14. After reading syscalls-mips.S and syscall.c, you should be prepared to answer the following question:
    OS/161 supports 64-bit values; lseek() takes and returns a 64-bit offset value.
    Thus, lseek() takes a 32-bit file handle (arg0), a 64-bit offset (arg1), a 32-bit whence (arg2),
    and needs to return a 64-bit offset value.
    In void syscall(struct trapframe *tf) where will you find each of the three arguments (in which registers)
    and how will you return the 64-bit offset?

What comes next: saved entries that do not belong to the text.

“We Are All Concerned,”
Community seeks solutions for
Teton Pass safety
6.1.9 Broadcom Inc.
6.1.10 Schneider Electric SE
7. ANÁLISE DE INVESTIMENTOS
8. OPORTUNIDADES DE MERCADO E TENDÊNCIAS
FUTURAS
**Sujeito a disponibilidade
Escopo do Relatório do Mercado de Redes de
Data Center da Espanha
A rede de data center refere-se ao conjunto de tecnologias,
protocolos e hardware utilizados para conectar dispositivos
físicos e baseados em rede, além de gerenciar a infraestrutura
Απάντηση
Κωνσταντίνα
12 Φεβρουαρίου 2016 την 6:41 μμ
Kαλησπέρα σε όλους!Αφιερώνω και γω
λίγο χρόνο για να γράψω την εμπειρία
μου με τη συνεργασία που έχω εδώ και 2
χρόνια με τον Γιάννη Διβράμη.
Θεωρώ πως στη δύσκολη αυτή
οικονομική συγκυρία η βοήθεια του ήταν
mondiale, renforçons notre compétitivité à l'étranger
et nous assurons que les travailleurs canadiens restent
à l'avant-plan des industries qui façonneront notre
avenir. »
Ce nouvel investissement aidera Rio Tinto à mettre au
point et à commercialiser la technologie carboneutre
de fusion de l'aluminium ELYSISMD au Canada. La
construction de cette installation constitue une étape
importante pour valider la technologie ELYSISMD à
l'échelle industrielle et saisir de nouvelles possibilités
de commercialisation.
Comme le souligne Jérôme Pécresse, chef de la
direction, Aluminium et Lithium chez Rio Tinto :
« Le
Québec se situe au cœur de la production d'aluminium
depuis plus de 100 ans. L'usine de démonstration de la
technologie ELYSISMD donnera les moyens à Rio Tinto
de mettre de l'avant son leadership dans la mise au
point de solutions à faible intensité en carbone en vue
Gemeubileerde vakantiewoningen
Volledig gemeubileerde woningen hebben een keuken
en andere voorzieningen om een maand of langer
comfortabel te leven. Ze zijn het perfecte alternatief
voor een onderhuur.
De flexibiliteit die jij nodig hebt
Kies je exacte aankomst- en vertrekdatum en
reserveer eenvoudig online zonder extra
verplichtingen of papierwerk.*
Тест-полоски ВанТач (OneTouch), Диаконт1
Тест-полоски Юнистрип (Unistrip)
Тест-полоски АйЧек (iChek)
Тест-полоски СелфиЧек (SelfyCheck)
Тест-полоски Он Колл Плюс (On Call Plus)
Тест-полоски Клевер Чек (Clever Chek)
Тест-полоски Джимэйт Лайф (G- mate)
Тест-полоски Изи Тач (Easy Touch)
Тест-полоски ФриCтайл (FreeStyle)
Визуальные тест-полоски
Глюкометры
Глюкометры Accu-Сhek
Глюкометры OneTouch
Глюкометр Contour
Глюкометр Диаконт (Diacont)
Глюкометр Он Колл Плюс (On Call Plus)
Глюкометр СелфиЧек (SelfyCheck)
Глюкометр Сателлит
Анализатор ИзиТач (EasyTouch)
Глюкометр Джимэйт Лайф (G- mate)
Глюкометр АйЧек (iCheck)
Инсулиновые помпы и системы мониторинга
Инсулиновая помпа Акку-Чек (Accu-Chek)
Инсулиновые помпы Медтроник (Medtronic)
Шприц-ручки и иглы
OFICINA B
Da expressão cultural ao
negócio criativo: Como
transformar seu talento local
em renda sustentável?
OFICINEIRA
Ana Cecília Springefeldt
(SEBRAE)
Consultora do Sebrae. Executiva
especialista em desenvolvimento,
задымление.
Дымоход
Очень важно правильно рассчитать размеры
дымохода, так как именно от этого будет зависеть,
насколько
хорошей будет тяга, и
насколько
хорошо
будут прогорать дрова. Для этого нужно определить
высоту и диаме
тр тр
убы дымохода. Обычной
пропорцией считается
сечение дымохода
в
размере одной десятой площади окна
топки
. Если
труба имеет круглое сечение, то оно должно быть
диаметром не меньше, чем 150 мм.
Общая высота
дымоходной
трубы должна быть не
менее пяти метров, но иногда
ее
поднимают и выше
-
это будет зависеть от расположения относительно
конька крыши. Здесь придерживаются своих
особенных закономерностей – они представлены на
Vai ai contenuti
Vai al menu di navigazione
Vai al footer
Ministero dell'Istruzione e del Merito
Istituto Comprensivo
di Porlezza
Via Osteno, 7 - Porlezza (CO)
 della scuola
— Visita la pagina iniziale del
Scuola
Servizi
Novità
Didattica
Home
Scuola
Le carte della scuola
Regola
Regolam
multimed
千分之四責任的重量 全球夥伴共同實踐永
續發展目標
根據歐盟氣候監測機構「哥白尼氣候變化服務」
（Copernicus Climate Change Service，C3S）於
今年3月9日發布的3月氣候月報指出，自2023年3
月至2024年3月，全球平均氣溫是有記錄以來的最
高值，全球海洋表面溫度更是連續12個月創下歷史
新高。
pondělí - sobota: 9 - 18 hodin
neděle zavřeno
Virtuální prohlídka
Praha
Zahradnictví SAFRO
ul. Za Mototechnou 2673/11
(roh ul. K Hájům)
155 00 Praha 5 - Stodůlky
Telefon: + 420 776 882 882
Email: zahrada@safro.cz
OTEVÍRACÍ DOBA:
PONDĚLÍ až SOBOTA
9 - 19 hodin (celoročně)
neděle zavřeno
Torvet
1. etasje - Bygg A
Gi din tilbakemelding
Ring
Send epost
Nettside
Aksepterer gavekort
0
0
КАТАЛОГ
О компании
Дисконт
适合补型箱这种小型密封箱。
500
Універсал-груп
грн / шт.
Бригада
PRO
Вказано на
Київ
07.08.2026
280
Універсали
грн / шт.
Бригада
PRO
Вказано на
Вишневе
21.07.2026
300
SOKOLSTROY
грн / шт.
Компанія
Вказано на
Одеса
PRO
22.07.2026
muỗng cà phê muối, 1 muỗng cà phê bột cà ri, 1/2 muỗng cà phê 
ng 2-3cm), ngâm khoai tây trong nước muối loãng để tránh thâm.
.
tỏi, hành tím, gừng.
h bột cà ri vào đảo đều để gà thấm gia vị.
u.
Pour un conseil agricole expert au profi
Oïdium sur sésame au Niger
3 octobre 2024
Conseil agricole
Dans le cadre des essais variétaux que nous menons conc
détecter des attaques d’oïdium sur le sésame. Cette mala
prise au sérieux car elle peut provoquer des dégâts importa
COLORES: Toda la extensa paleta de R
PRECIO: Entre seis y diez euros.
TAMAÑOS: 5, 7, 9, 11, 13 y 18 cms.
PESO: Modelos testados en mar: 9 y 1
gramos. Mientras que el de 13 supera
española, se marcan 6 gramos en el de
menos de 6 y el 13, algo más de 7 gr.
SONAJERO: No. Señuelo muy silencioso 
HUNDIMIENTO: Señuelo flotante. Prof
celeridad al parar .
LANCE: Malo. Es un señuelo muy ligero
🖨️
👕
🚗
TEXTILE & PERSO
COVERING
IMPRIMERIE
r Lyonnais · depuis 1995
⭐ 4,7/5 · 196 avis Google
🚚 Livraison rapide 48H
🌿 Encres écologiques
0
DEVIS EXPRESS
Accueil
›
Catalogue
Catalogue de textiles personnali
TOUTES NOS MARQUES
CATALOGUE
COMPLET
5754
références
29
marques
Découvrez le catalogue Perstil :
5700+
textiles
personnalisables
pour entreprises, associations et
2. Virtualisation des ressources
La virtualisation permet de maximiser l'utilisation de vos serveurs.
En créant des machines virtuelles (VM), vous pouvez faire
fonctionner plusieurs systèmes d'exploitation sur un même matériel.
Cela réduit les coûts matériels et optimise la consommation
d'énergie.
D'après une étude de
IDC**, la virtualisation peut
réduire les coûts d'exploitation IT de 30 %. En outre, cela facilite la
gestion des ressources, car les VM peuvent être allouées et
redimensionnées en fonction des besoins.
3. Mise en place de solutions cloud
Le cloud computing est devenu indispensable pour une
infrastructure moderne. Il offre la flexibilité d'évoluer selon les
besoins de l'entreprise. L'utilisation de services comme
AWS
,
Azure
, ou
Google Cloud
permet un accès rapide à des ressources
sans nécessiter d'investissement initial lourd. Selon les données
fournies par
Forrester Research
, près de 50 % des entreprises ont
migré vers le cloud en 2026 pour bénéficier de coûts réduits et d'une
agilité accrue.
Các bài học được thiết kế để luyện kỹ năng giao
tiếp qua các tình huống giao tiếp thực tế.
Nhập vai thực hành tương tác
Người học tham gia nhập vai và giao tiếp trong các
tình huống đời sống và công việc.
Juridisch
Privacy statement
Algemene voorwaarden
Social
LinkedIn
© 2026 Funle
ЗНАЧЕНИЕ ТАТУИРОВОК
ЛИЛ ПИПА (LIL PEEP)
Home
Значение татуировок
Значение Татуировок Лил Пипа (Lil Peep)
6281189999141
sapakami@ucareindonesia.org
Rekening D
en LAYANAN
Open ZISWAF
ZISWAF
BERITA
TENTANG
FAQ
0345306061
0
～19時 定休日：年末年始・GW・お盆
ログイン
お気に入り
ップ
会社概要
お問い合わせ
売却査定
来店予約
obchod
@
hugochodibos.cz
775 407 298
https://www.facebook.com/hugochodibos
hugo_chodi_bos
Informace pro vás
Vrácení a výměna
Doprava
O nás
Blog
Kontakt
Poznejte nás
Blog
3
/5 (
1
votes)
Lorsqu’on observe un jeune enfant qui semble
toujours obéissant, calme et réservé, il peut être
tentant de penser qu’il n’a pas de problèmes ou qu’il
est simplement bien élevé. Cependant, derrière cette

    A 32-bit file handle (arg0) can be retrieved from the tf->tf_a0 register.
    
    For a 64-bit offset (arg1), it is split into two parts, with the higher 32 bits in tf->tf_a2 and the lower 32 bits in tf->tf_a3.
    This is due to 64-bit arguments being passed in aligned pairs of registers.

    A 32-bit whence (arg2) is situated at the stack position tf->tf_sp+16, and it can be obtained by invoking copyin().

    The 64-bit offset is returned in the v0 and v1 registers, following the typical function call convention.

    For reference, syscalls-mips.S can be found at userland/lib/libc/arch/mips/syscalls-mips.S
    and syscall.c can be found at kern/arch/mips/syscalls.c

15. As you were reading the code in runprogram.c and loadelf.c, you probably noticed how the kernel manipulates the files.
    Which kernel function is called to open a file? Which macro is called to read the file? What about to write a file?
    Which data structure is used in the kernel to represent an open file?

    In the process of opening, reading, and writing files, at the kernel level:
        To open a file, the function vfs_open() in kern/vfs/vfspath.c is invoked.
        For reading the file, VOP_READ(vn, uio) is utilized, found at kern/include/vnode.h.
        When writing to the file, VOP_WRITE(vn, uio) is utilized.
        Within the kernel, an open file is represented using a structure called struct vnode.

16. What is the purpose of VOP_INCREF and VOP_DECREF?

    VOP_INCREF and VOP_DECREF are responsible for increasing and decreasing the reference count of a vnode,
    specifically the vn_refcount. The reference count is a mechanism used to manage the number of references to a file.
    They can be found in kern/include/vnode.h.